TikTok ne se limite plus à être un simple hébergeur de vidéos ; la plateforme envisage désormais de se transformer en véritable studio de production. En effet, selon le site Business Insider, l'entreprise a récemment lancé un appel à casting pour un projet de mini-drama conçu dans un format vertical.
Cette initiative découle d'une stratégie clairement définie. En novembre, le réseau social a déposé aux États-Unis la marque "TikTok Drama", englobant des activités variées allant de la production de séries courtes à celle de programmes télévisés et de webisodes. Un mois plus tard, il a lancé une nouvelle application, PineDrama, exclusivement dédiée aux mini-dramas dans les pays comme les États-Unis et le Brésil.
Le pari du format ultra-court
Ces mini-dramas, parfois appelés "verticals", se caractérisent par des épisodes d'une à cinq minutes, conçus pour s'adapter à la consommation sur smartphone. Leur approche narrative s'inspire des feuilletons télévisés, avec des intrigues riches en émotions, trahisons et rebondissements. Ces mécaniques éprouvées se révèlent particulièrement efficaces.
Pourtant, la fragmentation extrême du récit est un aspect innovant de ce format. Contrairement aux séries traditionnelles qui installent leurs personnages sur la durée, les mini-dramas favorisent l'intensité immédiate, parfois au risque de tomber dans le caricatural. Sur TikTok, certains contenus intègrent même des personnages générés par intelligence artificielle ou des scénarios absurdes.
Ce courant s'inscrit dans la dynamique de ByteDance, la société mère de TikTok. En Chine, où les mini-fictions ont connu un essor fulgurant, les formats courts représentent déjà un marché florissant. Les innovations testées sur Douyin, la version chinoise de l'application, sont souvent adaptées pour le marché international.

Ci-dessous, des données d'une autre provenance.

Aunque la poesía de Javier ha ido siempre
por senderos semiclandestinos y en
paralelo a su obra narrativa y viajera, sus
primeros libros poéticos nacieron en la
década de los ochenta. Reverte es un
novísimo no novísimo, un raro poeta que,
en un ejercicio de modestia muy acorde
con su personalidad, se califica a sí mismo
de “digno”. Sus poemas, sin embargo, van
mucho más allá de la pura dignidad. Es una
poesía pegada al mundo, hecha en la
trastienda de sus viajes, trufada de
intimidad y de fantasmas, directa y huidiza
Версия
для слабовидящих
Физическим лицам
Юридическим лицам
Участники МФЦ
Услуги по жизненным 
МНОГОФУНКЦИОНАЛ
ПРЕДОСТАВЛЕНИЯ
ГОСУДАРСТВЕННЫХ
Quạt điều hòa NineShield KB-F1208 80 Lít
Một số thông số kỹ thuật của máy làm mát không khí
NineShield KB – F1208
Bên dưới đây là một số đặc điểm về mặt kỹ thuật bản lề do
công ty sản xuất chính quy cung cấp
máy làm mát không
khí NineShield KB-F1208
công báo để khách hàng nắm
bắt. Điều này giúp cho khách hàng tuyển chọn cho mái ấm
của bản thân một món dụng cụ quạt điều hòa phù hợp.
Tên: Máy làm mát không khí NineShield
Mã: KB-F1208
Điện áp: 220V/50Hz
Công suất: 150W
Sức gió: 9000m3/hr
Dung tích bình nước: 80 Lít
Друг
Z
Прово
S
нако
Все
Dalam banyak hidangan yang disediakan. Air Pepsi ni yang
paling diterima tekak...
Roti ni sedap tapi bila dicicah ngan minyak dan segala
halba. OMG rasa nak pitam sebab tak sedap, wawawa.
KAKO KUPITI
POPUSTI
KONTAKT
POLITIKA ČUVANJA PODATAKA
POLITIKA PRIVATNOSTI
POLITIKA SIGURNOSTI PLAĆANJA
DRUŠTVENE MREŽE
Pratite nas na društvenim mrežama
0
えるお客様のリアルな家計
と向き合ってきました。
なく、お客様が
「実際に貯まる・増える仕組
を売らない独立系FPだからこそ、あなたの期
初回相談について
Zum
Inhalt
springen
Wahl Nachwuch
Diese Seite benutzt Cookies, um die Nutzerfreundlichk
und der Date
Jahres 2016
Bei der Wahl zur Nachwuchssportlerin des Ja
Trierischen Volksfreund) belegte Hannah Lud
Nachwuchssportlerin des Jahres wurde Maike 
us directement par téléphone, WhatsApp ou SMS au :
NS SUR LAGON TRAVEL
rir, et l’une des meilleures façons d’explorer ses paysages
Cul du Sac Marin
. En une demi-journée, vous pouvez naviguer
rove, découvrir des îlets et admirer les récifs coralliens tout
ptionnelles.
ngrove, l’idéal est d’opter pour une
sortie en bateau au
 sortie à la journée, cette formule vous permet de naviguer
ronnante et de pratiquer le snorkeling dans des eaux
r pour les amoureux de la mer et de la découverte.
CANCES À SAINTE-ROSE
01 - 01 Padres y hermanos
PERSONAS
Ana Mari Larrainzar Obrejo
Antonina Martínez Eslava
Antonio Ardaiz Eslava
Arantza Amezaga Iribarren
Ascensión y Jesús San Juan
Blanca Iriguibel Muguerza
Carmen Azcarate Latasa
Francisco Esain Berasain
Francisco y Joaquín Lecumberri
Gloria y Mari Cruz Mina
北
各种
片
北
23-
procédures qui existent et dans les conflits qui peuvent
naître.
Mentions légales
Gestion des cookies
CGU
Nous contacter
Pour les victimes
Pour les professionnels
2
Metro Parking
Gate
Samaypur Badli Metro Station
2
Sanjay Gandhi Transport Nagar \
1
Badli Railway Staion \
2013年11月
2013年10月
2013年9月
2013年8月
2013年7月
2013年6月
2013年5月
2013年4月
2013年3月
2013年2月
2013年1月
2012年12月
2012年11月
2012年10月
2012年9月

Le succès de cette industrie est manifeste : estimée à 26 milliards de dollars d'ici 2030 selon Variety, elle n'en était qu'à ses balbutiements il y a quatre ans. Aux États-Unis, le secteur pourrait rapporter plus d'un milliard de dollars, d'après des analyses de la société de conseil Owl & Co. Des créateurs comme ReelShort et DramaBox connaissent déjà un réel succès sur la plateforme, portée par une demande croissante pour des contenus rapides, adaptés aux usages mobiles.
Une concurrence accrue dans le streaming
L'intérêt de TikTok pour ce format s'inscrit dans une tendance plus globale où les grandes plateformes de streaming, face à l’érosion de l’attention et à la saturation des catalogues, explorent également des formats plus courts. Des sociétés comme Netflix, Paramount, et Disney envisagent d'ajouter ces nouvelles offres cette année. De plus, Amazon a récemment testé une fonctionnalité de mini-drama dans son application de streaming en Inde.
Cependant, cette démarche pourrait aussi créer des tensions avec les entreprises partenaires. Actuellement, une vingtaine de sociétés spécialisées dans les micro-dramas diffusent leurs contenus sur TikTok, parfois par des offres payantes. L'entrée d'un acteur interne pourrait modifier l'équilibre, générant des frictions dans le secteur.
Il est encore incertain si TikTok souhaite se positionner comme un studio à part entière. L'entreprise a déjà tenté d'explorer divers domaines, comme la publication avec sa propre maison d'édition et un label musical, sans pour autant bouleverser leurs secteurs respectifs. Un retour prudent pourrait se dessiner pour les mini-dramas, car produire des contenus exige des investissements, une expertise et une gestion des talents bien au-delà des seules compétences technologiques de l'application.
En conclusion, TikTok affirme progressivement son rôle d'acteur incontournable dans l'économie de l'attention, redéfinissant ainsi les contours de l'audiovisuel moderne.